> [MATERIAL TO PROCESS]:
--- START ---

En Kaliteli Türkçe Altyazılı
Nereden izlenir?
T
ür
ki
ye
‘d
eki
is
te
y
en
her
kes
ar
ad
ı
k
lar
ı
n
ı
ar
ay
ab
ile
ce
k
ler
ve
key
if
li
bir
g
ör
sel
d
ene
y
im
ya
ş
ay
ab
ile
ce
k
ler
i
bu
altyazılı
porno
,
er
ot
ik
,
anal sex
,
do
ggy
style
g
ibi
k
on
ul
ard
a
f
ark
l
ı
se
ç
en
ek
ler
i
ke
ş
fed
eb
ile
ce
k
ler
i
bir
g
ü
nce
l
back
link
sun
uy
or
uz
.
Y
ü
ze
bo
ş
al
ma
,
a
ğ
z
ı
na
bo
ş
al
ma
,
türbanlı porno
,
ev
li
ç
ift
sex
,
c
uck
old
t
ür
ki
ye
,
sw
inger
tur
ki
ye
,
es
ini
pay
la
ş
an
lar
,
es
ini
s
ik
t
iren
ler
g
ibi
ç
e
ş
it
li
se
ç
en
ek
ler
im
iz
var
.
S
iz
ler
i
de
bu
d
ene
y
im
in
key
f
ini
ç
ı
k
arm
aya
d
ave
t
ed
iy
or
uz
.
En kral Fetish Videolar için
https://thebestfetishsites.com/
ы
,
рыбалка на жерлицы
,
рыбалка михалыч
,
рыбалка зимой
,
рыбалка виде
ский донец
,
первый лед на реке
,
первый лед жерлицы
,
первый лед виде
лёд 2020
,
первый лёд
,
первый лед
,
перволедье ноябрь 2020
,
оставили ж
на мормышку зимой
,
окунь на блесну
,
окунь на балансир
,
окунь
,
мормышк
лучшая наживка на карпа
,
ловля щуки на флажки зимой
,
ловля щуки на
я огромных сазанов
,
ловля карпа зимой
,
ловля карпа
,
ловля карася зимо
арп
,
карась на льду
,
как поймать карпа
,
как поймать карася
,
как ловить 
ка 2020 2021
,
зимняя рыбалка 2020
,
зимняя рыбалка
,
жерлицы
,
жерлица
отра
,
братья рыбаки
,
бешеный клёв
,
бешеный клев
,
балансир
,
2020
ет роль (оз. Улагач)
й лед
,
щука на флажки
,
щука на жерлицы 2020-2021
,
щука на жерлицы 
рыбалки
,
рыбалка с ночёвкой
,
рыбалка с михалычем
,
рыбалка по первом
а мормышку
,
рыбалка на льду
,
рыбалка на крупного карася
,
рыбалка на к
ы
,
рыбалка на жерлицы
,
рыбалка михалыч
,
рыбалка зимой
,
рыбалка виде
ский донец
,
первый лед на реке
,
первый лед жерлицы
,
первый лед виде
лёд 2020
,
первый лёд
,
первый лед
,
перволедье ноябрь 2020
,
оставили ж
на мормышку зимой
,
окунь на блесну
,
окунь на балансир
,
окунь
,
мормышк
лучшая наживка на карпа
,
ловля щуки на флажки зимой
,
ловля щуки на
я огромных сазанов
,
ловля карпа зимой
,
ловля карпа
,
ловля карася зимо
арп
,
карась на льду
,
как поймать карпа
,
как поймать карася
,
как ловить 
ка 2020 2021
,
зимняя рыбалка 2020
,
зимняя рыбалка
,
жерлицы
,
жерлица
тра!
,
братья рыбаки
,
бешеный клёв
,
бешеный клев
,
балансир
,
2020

--- END ---

Output all of the data again, exactly.

En Kaliteli Türkçe Altyazılı
Nereden izlenir?
T
ür
ki
ye
‘d
eki
is
te
y
en
her
kes
ar
ad
ı
k
lar
ı
n
ı
ar
ay
ab
ile
ce
k
ler
ve
key
if
li
bir
g
ör
sel
d
ene
y
im
ya
ş
ay
ab
ile
ce
k
ler
i
bu
altyazılı
porno
,
er
ot
ik
,
anal sex
,
do
ggy
style
g
ibi
k
on
ul
ard
a
f
ark
l
ı
se
ç
en
ek
ler
i
ke
ş
fed
eb
ile
ce
k
ler
i
bir
g
ü
nce
l
back
link
sun
uy
or
uz
.
Y
ü
ze
bo
ş
al
ma
,
a
ğ
z
ı
na
bo
ş
al
ma
,
türbanlı porno
,
ev
li
ç
ift
sex
,
c
uck
old
t
ür
ki
ye
,
sw
inger
tur
ki
ye
,
es
ini
pay
la
ş
an
lar
,
es
ini
s
ik
t
iren
ler
g
ibi
ç
e
ş
it
li
se
ç
en
ek
ler
im
iz
var
.
S
iz
ler
i
de
bu
d
ene
y
im
in
key
f
ini
ç
ı
k
arm
aya
d
ave
t
ed
iy
or
uz
.
En kral Fetish Videolar için
https://thebestfetishsites.com/
ы
,
рыбалка на жерлицы
,
рыбалка михалыч
,
рыбалка зимой
,
рыбалка виде
ский донец
,
первый лед на реке
,
первый лед жерлицы
,
первый лед виде
лёд 2020
,
первый лёд
,
первый лед
,
перволедье ноябрь 2020
,
оставили ж
на мормышку зимой
,
окунь на блесну
,
окунь на балансир
,
окунь
,
мормышк
лучшая наживка на карпа
,
ловля щуки на флажки зимой
,
ловля щуки на
я огромных сазанов
,
ловля карпа зимой
,
ловля карпа
,
ловля карася зимо
арп
,
карась на льду
,
как поймать карпа
,
как поймать карася
,
как ловить 
ка 2020 2021
,
зимняя рыбалка 2020
,
зимняя рыбалка
,
жерлицы
,
жерлица
отра
,
братья рыбаки
,
бешеный клёв
,
бешеный клев
,
балансир
,
2020
ет роль (оз. Улагач)
й лед
,
щука на флажки
,
щука на жерлицы 2020-2021
,
щука на жерлицы 
рыбалки
,
рыбалка с ночёвкой
,
рыбалка с михалычем
,
рыбалка по первом
а мормышку
,
рыбалка на льду
,
рыбалка на крупного карася
,
рыбалка на к
ы
,
рыбалка на жерлицы
,
рыбалка михалыч
,
рыбалка зимой
,
рыбалка виде
ский донец
,
первый лед на реке
,
первый лед жерлицы
,
первый лед виде
лёд 2020
,
первый лёд
,
первый лед
,
перволедье ноябрь 2020
,
оставили ж
на мормышку зимой
,
окунь на блесну
,
окунь на балансир
,
окунь
,
мормышк
лучшая наживка на карпа
,
ловля щуки на флажки зимой
,
ловля щуки на
я огромных сазанов
,
ловля карпа зимой
,
ловля карпа
,
ловля карася зимо
арп
,
карась на льду
,
как поймать карпа
,
как поймать карася
,
как ловить 
ка 2020 2021
,
зимняя рыбалка 2020
,
зимняя рыбалка
,
жерлицы
,
жерлица
тра!
,
братья рыбаки
,
бешеный клёв
,
бешеный клев
,
балансир
,
2020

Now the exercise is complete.